I have not had time to read this in depth. I am afraid to say that it has the same gravity of news that the recent IPCC reports have brought to us, the one on land use and land use change, and the previous one in October last year on the state of our progress towards meeting the targets that we must meet to hold to the Paris Agreement, which we have committed to, as has a group of countries on the planet. That report in October last year made a very clear statement that we are failing to meet those targets.
Today, we have a special report on the state of the world's frozen ice and snow, glaciers, sea ice, ice in lakes and rivers and in the sea, as well as the warming of the ocean and the acidification of the ocean. It is very difficult reading, even the headlines. Chapter 6 is probably the one which is - I just want to dwell on some of the comments that have been made from that very important report.
More than 100 scientists from more than 30 countries have brought together the best knowledge about where we are and the news is very poor. We are melting ice everywhere around the planet faster than it has ever been recorded and that is changing the circulation of the water on the planet, changing the circulation of the oceans and that in turn is affecting the global weather patterns. It is affecting the heating of the water, the acidification of the sea, which is also affecting the ability of molluscs and other marine animals to create hard shells.
How is this affecting Tasmania?
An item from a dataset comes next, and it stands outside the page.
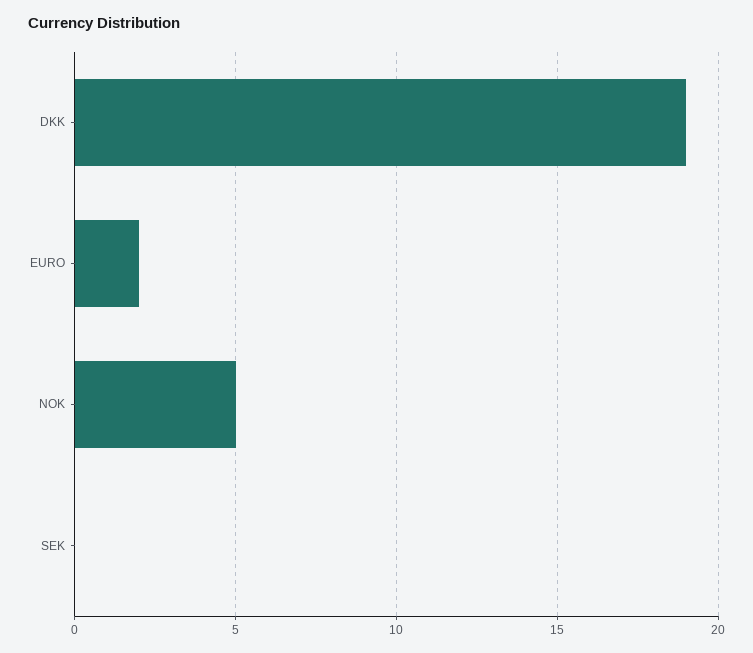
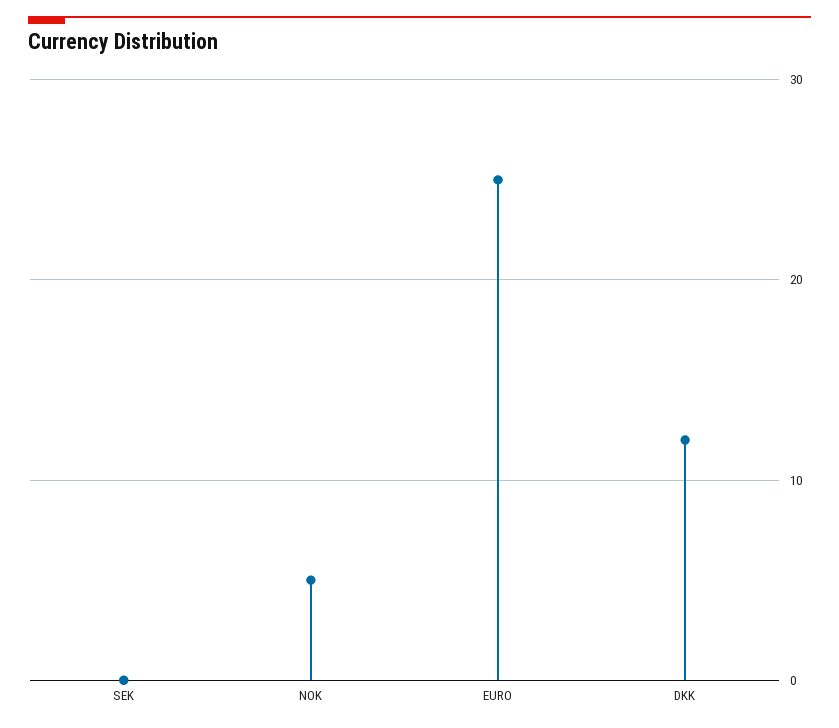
DKK: 19 -> 12
EURO: 2 -> 25

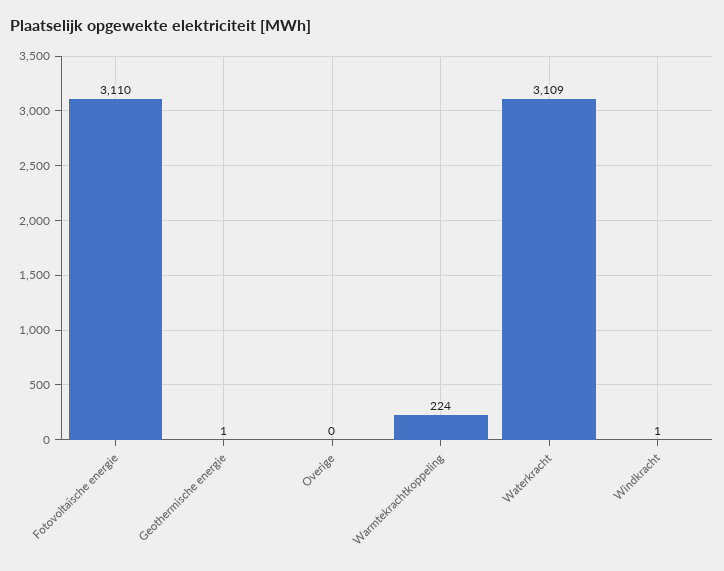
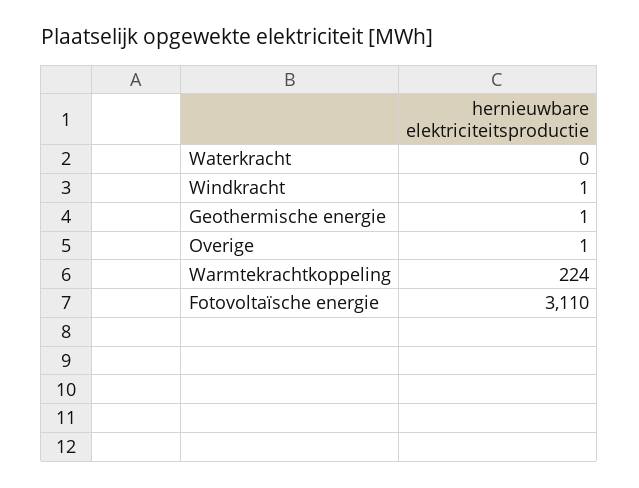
Overige: 0 -> 1
Waterkracht: 3109 -> 0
In Tasmania in 2015-16, we had the longest-ever recorded marine heatwave. For 251 days the water off the east coast of Tasmania was three degrees, or more, higher than the long-term average for water. For 251 days, the most intense and the longest-ever recorded marine heatwave on the planet, off our east coast.
We know after that we now have no more kelp forests growing on the east coast of Tasmania. We have a huge number of feral invasive species that are moving into the area, and we have an extension of these spiny sea urchins, Centrostephanus. It has been present on the east coast of Tasmania for a while but the evidence of Centrostephanus, the sea urchin, is that it has dominated and overtaken the rocky reefs of at least 30 per cent of the east coast of Tasmania. The expectation is that unless dramatic changes are made in how we manage the east coast ocean, the animals in it and our fishing of that place, there will be a 30 per cent loss in a couple of years, and predictions of more than 50 to 70 per cent in the several years after that.
We know from scientists that in the north of the coast, that up to 50 per cent of rocky reefs have already disappeared. That means dire impacts on all the fish that live in the rocky reefs that require those reefs for their survival. It means with the warming of the waters that is happening there is a real devastation and grave threats for abalone, rock lobster, scallops, finfish and scale fish, not only for the intrinsic values of those fish and their beauty and what they provide to the whole ecosystem of the east coast, but to all the commercial industries that survive from fishing rock lobster, abalone, scallops and finfish, as well as the recreational pleasure that people have in dropping a line and getting abalone, finfish and scallops. We are really at risk of losing the intrinsic value of the rocky reef system on the east coast, our pleasure and enjoyment of that, not just now but before an unknown period into the future.
There is a pathway out of this. In addition to showing real climate leadership, which we have talked about a lot in this House this week, the first very fundamental step must be to create marine protected areas because the scientists tell us that is the way to protect rock lobster so they can grow to a large enough size to be able to predate on the sea urchin. Only a healthy sized rock lobster is an effective way of having any impact on sea urchins. When they are large enough, they can crack them open and get rid of them. We will never be able to keep up by sending scuba divers in to pick them up unless we hold back and stop fishing in marine protected areas so that the whole area can develop a healthy functioning of the ecosystem, which we have the evidence will happen. When we have marine protected areas we have flourishing beautiful marine life like off Ninepin Point on Maria Island.